Chocolate Orange Panettone Pudding
If you absolutely love Christmas and can think of nothing better than cooking a fabulous festive lunch for family and friends, you’ve come to the right place. If, on the other hand, you’re a less confident cook but you still want to serve a sumptuous spread for your nearest and dearest, you’re also in the right place! Why? Because Good Housekeeping’s Cookery Team is dedicated to developing recipes for every kind of home cook – from the novice to the experienced and from the creative and flamboyant to the time-saving cheat!
In this very special collection of 150 Christmas recipes, there are dishes to appeal to everyone and every skill level, but they all have two major things in common – each one has been Triple-Tested by our team of expert cooks in the Good Housekeeping Institute kitchens to ensure they work every single time, nothing is left to chance, and each one is absolutely, mouthwateringly delicious. I can promise you, for instance, that the Mac ’n’ Cheese Pancetta Bites (see here) are the kind of morsels to create a lasting food memory. And even the non-vegans in my own family have been known to beg me to make our awesome Beetroot and Shallot Tarte Tatin (see here). Meanwhile, for those friends who are tricky to buy for I’ve found a bottle of home-infused Marmalade and Bay Gin (see here) goes down a storm!
After almost a century of developing Good Housekeeping recipes that are trusted by home cooks across the UK – and hungrily devoured by their families – we have honed our own skills and discovered the most flavoursome ways to entertain. Because, although the date of Christmas doesn’t change from year to year, what we want to eat does. So, before you get stuck into this collection and decide what to serve on the Big Day, the days leading up to 25 December or the days in between Christmas and New Year, I do hope you enjoy this little glimpse into the history of our kitchens.
I think we can all feel very grateful that having to use powdered eggs and dried milk is firmly a thing of the past …
1920s
Post-war housewives were no longer supported by legions of servants, and canny entrepreneurs noted this: Wonder Bread, introduced in 1925, was being sold sliced and packaged in the UK by 1930. Meanwhile, a 1926 issue of Good Housekeeping showed how to stuff and stew a calf’s heart and serve it with tomato sauce.
1930s
Kitchens with gas stoves, ice boxes and washing machines were available in the now-iconic 1930s semi, though domestic freezers were rare. A recipe in the pages of a 1935 edition of Good Housekeeping, for larded rabbit with homemade wine, set the standards of the day.
1940s
When war broke out again in 1939, food was plain and in short supply.
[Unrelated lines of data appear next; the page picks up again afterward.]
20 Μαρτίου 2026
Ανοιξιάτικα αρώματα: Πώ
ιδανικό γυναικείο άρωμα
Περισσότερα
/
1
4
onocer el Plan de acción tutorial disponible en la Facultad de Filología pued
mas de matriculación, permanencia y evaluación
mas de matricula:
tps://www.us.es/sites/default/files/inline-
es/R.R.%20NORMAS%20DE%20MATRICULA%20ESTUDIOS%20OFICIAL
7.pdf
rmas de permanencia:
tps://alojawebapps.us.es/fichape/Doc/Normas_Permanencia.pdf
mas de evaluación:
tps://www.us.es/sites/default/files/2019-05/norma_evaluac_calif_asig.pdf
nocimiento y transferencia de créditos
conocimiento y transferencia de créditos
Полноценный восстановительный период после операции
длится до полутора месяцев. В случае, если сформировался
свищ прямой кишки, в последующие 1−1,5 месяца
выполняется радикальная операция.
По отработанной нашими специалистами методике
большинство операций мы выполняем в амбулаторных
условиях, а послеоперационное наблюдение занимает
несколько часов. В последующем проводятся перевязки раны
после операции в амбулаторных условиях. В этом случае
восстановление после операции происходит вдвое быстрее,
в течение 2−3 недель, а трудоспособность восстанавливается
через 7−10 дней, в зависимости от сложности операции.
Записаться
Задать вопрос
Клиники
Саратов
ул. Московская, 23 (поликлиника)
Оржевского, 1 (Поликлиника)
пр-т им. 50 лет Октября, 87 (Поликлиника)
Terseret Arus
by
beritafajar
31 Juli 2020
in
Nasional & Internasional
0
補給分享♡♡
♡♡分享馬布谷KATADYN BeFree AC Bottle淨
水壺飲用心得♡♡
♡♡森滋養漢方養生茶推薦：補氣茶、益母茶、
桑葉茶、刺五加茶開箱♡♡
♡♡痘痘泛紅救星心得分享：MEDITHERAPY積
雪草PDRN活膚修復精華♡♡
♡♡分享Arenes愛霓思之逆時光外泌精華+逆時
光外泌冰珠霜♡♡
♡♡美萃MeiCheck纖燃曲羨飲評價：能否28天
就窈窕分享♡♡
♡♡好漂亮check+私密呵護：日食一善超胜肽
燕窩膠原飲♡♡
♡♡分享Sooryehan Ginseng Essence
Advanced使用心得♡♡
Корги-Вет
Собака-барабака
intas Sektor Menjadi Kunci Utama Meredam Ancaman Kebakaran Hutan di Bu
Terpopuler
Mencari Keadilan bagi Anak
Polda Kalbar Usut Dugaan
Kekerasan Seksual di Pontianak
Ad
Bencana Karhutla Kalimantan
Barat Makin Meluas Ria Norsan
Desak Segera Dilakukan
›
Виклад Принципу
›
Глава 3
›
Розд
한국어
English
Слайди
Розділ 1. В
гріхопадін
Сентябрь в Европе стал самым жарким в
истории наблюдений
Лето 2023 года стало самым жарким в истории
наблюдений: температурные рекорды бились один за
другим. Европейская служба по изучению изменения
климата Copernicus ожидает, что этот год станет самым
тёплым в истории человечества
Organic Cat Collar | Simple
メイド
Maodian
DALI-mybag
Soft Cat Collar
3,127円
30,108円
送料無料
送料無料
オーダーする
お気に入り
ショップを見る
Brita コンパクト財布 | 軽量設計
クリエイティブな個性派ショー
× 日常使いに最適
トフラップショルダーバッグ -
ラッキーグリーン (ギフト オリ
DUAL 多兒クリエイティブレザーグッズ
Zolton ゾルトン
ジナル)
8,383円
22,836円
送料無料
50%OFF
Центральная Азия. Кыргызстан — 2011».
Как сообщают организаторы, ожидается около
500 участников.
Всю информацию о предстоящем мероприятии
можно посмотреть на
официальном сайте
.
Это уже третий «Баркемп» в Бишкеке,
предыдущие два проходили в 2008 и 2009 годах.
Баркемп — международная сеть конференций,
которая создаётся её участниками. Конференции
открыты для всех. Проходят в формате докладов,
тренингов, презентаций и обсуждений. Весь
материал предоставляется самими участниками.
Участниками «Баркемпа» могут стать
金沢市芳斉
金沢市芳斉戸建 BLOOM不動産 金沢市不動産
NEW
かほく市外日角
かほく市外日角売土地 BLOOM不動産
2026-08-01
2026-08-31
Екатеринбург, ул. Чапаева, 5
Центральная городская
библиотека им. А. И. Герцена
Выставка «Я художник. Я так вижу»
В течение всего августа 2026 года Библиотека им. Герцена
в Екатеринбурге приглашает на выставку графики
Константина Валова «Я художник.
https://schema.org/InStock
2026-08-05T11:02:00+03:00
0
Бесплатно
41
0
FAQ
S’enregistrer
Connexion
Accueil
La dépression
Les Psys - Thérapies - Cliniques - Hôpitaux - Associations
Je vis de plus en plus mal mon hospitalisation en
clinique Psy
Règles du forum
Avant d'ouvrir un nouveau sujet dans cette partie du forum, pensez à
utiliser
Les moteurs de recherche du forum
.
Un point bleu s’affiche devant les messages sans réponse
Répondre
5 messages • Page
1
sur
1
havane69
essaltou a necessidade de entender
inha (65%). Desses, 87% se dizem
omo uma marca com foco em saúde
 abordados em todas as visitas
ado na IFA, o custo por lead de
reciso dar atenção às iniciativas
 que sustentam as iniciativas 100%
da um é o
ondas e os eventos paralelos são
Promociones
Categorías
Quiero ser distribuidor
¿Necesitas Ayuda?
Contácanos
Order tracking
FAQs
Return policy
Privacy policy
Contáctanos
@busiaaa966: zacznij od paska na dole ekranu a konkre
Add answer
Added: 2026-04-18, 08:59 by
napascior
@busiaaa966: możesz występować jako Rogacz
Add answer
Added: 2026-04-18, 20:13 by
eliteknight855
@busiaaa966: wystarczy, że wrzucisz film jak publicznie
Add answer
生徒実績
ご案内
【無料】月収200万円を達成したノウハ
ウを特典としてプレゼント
More women had jobs for the first time, but they still had to battle with rationing. Despite powdered eggs and dried milk, Good Housekeeping recipes were always nutritious. ‘We offer no excuses for yet another article on potato dishes,’ we said as we tried to sneak potatoes into a recipe for chocolate dumplings!
1950s
Elizabeth David’s A Book of Mediterranean Food, published in 1950, tantalised with descriptions of sunshine, olive oil and apricots – yet rationing didn’t end until 1954. Good Housekeeping offered a ‘no-austerity menu’ that included cod cutlets poached in cider and served with tomatoes stuffed with peas.
1960s
Everything changed in the 1960s, including the way we ate. We drank Babycham, learned to flambé and bought fondue sets. Foreign holidays introduced us to pasta and garlic. Good Housekeeping’s April 1965 issue featured recipes for Soufflé au Liqueur and Cold Egg Mayonnaise Soufflé; a later issue suggested a cheese-tasting party.
1970s
Our enthusiasm for convenience food grew, but Delia Smith helped us perfect our moussaka and Black Forest gateau. The July 1975 pages of Good Housekeeping reflected our changing tastes, using ‘rosemary to tarragon and paprika to nutmeg, wine and vermouth’ as the ‘extra something to make chicken special’.
1980s
The 1980s was the dawn of the age of the celebrity chef and Raymond Blanc appeared on the pages of Good Housekeeping in October 1988, making the ultimate pasta dough. Fresh ready-made dishes became available and supermarkets were becoming superstores.
1990s
We became more demanding about how our food was produced, as organic food sales hit £100 million. Readers also turned to Good Housekeeping to discover how top chefs cooked, including Sally Clarke, Anton Edelmann and a young Jamie Oliver.
2000s
Online shopping really took off in the early years of the new century. It has allowed us to source with ease a new range of organic, artisan and farmhouse products. Ingredients and flavours from across the globe also became increasingly available in the early Noughties, allowing new twists on old favourites in the Good Housekeeping Institute kitchens.
Today
Never have we seen more variety than today. Yes, Christmas for many of us is still about turkey and all the trimmings, but vegetarian options are now a must in numerous households, along with fish and meat alternatives. And that’s before we even talk about pudding and that ever-popular pastime – baking!